Allora, ricadiamo nella parte esistenziale, se non vi è uno scopo di civiltà, l’uomo è preso dalla morte e dal Nulla.

Quindi non vi è resto del …Nulla!

No, no, volere ancora la civiltà, l’arte, degni rapporti umani, non condiscendere alla marea indifferenziarata rasoterra, alla equivalenza indifferenziata, siamo tutti uomini ma siamo differenti e differenziati. Manteniamo il nostro livello , tiriamoci per i capelli. Siamo stati lo splendore della terra. Rispettiamo i Padri se non possiamo rispettare i contemporanei. E soprattutto, non condiscendere al flusso babilinico, non riduciamoci ad essere una società ospitante ma una civiltà selezionante. Rispettiamo noi stessi.

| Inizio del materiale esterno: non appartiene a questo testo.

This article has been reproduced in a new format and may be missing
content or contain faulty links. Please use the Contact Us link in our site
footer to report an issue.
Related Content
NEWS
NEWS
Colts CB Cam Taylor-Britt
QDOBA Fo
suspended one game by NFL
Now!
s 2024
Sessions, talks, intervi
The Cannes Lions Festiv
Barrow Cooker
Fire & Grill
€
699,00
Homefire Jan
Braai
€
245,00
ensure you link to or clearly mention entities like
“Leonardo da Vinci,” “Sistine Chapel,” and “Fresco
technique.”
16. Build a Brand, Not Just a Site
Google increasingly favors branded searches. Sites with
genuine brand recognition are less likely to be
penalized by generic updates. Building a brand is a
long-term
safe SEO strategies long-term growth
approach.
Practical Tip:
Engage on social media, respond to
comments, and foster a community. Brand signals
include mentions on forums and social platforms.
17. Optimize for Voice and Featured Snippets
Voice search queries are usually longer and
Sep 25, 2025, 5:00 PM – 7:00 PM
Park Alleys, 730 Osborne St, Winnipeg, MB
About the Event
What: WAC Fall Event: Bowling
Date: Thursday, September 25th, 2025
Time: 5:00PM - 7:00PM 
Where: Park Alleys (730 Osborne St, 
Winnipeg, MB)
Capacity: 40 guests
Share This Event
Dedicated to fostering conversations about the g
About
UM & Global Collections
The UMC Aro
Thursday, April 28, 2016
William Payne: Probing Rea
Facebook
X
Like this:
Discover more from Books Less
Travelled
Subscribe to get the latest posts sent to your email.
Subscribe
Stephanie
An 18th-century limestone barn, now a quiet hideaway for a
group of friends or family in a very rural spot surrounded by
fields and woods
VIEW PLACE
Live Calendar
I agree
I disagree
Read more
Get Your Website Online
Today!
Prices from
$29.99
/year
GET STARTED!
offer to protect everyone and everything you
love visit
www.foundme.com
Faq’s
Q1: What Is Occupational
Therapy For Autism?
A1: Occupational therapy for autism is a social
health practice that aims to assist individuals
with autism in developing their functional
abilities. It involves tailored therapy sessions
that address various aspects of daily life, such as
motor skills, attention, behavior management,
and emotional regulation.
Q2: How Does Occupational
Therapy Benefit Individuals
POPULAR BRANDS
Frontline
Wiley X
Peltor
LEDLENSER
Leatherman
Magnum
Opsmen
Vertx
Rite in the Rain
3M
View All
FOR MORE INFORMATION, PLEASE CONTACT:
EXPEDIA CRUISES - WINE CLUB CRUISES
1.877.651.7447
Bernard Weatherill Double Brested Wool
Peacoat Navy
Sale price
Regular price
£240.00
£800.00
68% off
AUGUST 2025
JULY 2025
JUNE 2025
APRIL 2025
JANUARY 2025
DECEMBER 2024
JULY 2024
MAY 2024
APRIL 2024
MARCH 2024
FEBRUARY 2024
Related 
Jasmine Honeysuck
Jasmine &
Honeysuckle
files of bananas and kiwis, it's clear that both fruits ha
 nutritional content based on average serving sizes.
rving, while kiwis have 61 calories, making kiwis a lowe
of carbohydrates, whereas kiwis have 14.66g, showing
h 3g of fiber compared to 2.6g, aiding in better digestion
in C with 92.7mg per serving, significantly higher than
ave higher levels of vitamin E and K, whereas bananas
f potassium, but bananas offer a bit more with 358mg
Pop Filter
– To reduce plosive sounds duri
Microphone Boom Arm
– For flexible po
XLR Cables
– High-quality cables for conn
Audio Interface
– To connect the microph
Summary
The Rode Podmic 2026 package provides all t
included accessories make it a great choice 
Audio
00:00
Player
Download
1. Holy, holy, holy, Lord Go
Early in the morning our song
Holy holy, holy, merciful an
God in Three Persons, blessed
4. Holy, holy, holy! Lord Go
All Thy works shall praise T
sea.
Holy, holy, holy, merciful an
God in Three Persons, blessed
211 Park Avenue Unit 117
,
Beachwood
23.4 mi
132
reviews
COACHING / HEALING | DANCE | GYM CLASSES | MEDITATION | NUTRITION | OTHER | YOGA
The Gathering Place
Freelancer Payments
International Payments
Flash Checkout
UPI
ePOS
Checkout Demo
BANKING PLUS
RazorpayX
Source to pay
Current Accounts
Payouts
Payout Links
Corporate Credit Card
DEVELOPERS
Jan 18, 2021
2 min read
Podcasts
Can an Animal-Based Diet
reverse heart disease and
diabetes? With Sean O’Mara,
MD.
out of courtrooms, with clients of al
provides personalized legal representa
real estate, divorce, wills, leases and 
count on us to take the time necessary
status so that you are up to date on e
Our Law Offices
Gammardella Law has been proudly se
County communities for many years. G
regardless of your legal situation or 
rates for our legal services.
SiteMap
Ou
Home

Quindi vi è un resto, qualcosa che sopravanza il Nulla? Taluni che hanno scritto sui tuoi libri annotano un pessimismo cosmico, come dice Stefania Pavone, nichilismo, come dice Riccardo Moccia, desolazione, come dicono Francesco Puglisi, Vincenzo Binaventura, Giorgio Bosco…Non è così?

La condizione esistenziale è del tutto nell’oscurità, a quanto vediamo l’individuo sparisce totalmente, ma come entità storica, in quel tratto in cui sussisterà la storia dell’uomo, egli può compiere opere meravigliose, che chiamiamo civiltà. E le civiltà restano a lungo. Perchè rinunciarvi e vivere alla giornata?